**How to complete this task:** Below are records; count how many of their lines contain the string "right", and give only that number.

Human pose images with coordinates:
§ §

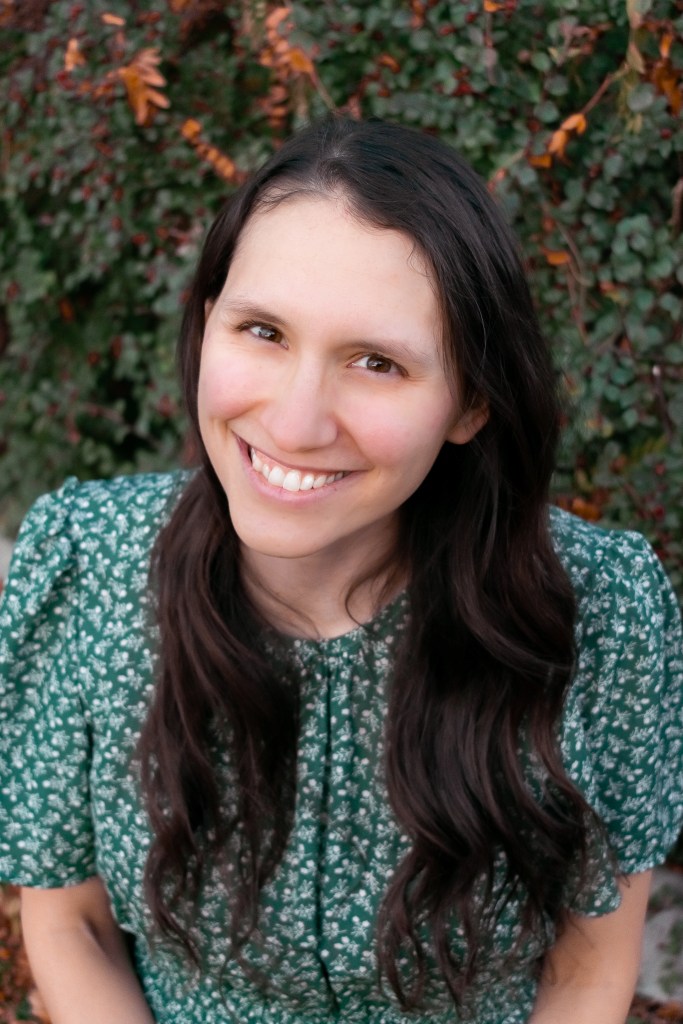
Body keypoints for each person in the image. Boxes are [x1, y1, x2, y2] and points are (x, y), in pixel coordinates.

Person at [1, 116, 681, 1024]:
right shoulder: (85, 563)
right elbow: (72, 922)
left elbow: (590, 960)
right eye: (263, 331)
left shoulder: (599, 609)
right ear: (208, 326)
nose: (295, 421)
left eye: (376, 362)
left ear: (470, 402)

§ §

**Written reply:** 4